Co-Authored-By: Claude Opus 4.8 <noreply@anthropic.com>
A narrow research question could burn all 8 steps on tool calls and end the
turn with no assistant text (empty turn). Two changes:
- MAX_AGENT_STEPS = 20 (was a magic stepCountIs(8)) so multi-search turns
aren't cut off mid-investigation.
- prepareStep reserves the LAST allowed step for a text-only synthesis:
toolChoice 'none' + a FINAL_STEP_INSTRUCTION appended to (not replacing)
the system prompt, so a tool-heavy turn always ends with a real answer.
Logic extracted into the pure, exported prepareAgentStep(stepNumber, system)
for unit testing; earlier steps return undefined (default behavior).
Implements docs/backlog/ai-chat-step-limit-and-forced-final-answer.md.
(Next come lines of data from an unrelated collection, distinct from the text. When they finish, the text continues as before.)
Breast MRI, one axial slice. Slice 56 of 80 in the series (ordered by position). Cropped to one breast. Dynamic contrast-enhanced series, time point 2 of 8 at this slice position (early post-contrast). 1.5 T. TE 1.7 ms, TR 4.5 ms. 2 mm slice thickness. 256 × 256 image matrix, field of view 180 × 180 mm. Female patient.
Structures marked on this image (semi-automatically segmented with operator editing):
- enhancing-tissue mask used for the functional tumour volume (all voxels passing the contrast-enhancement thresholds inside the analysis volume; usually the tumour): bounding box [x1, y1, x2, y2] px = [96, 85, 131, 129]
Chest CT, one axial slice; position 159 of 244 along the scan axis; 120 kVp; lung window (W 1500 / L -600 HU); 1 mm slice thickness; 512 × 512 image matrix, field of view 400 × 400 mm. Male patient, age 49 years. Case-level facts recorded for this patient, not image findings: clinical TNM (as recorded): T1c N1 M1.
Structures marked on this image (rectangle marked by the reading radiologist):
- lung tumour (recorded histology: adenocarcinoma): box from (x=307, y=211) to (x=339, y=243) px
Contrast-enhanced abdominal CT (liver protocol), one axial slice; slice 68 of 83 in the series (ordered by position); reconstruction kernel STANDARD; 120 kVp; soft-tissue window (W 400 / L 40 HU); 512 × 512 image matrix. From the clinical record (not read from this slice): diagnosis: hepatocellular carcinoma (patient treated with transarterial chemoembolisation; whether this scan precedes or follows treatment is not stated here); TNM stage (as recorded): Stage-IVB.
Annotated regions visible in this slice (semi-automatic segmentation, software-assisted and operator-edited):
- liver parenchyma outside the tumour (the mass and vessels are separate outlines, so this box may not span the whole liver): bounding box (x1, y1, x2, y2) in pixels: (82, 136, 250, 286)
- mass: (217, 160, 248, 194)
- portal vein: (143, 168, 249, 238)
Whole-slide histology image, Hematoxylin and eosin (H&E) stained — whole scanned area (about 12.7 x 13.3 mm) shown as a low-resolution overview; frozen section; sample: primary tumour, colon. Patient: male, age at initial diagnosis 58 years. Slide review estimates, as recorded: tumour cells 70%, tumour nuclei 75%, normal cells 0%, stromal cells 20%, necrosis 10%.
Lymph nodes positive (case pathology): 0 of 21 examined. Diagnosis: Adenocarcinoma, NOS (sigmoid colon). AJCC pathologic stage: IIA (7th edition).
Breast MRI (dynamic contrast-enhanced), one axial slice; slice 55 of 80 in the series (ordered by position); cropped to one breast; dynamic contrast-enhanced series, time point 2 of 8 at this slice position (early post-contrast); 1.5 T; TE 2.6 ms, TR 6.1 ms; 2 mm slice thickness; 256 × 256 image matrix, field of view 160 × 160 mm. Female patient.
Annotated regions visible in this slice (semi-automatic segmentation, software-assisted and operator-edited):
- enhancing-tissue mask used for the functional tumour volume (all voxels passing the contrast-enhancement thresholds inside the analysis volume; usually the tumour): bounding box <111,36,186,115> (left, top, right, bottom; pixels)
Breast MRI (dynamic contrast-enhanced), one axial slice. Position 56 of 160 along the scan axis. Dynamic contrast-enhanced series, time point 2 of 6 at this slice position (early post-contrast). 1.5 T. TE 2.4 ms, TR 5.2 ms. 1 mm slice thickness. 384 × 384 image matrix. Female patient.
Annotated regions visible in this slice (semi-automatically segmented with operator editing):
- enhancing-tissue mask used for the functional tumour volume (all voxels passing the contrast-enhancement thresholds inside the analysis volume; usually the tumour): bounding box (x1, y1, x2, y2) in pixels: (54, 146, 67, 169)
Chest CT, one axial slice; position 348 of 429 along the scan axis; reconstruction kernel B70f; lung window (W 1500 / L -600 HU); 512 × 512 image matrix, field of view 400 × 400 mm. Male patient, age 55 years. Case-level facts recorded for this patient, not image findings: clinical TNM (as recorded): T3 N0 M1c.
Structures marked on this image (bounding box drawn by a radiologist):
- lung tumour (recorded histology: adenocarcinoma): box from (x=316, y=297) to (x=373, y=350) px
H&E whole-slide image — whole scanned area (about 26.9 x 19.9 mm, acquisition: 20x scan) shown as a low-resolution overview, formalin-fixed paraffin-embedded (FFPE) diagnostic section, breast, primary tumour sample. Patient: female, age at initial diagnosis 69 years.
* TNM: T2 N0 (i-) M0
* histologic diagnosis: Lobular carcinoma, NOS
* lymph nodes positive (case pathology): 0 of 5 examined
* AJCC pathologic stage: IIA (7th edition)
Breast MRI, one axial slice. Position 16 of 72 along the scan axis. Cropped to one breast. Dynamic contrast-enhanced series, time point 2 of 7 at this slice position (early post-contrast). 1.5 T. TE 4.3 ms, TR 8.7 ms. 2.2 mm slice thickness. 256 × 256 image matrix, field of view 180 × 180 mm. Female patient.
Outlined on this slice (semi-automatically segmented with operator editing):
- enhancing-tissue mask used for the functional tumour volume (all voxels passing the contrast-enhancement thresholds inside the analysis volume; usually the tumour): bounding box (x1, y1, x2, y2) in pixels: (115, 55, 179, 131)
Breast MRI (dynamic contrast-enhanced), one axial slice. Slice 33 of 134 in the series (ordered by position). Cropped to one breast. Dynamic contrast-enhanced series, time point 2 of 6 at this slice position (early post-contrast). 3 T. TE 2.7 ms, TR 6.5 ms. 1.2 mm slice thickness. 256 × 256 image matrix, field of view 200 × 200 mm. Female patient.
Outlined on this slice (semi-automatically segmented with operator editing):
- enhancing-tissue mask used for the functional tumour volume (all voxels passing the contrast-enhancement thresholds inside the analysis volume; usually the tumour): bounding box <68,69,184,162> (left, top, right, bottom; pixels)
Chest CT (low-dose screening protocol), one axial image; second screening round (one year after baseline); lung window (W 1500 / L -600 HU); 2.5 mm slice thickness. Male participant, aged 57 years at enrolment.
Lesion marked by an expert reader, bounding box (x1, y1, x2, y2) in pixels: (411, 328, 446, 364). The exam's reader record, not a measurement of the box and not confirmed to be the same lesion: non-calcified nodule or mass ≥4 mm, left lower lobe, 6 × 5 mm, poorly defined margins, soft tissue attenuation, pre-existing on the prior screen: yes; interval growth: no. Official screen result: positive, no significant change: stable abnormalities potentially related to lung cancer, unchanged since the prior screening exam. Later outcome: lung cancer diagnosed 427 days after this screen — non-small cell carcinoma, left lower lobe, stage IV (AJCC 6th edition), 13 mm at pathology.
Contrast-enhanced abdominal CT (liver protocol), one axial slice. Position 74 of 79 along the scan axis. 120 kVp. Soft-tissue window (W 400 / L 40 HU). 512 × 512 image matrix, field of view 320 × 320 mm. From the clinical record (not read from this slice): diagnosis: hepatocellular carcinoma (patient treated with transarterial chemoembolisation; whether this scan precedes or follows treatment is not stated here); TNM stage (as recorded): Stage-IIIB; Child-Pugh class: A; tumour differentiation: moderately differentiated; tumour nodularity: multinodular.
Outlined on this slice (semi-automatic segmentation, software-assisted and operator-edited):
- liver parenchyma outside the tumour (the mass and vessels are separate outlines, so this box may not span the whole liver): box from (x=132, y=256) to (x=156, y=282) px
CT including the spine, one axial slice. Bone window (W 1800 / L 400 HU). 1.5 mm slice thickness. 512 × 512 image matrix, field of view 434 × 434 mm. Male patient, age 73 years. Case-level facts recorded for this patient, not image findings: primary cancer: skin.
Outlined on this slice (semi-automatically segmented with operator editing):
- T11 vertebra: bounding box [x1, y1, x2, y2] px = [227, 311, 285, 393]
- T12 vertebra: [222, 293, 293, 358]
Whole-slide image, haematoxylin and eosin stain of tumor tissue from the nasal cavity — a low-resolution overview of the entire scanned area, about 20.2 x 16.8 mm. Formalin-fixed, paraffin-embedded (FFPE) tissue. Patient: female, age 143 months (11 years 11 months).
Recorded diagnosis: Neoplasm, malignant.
Co-Authored-By: Claude Opus 4.8 <noreply@anthropic.com>
Read tools (getPage, getPageJson, getNode, diffPageVersions,
exportPageMarkdown) return whole pages with no size cap. Their outputs
were stored verbatim in metadata.parts and the tool_calls column, and
metadata.parts is replayed to the provider on every later turn via
convertToModelMessages. After reading a couple of large pages the prompt
grew by full page bodies each turn — rising token cost, latency and DB
row size.
Add compactToolOutput(): a pure, recursive, size-bounded compactor used
in assistantParts() and serializeSteps(). It preserves the value's kind
and small scalar fields (id/title/pageId, which the client reads to build
citations on reload) while truncating long strings, capping long arrays
with a marker, and collapsing subtrees past a depth limit. Small outputs
are returned unchanged by identity. Tool inputs are left intact so
replayed tool_use arguments keep their object shape.
Compaction runs only at persistence time (onFinish/onAbort), so the live
stream and the current turn's multi-step reasoning still see full bodies.
Add unit tests for compactToolOutput.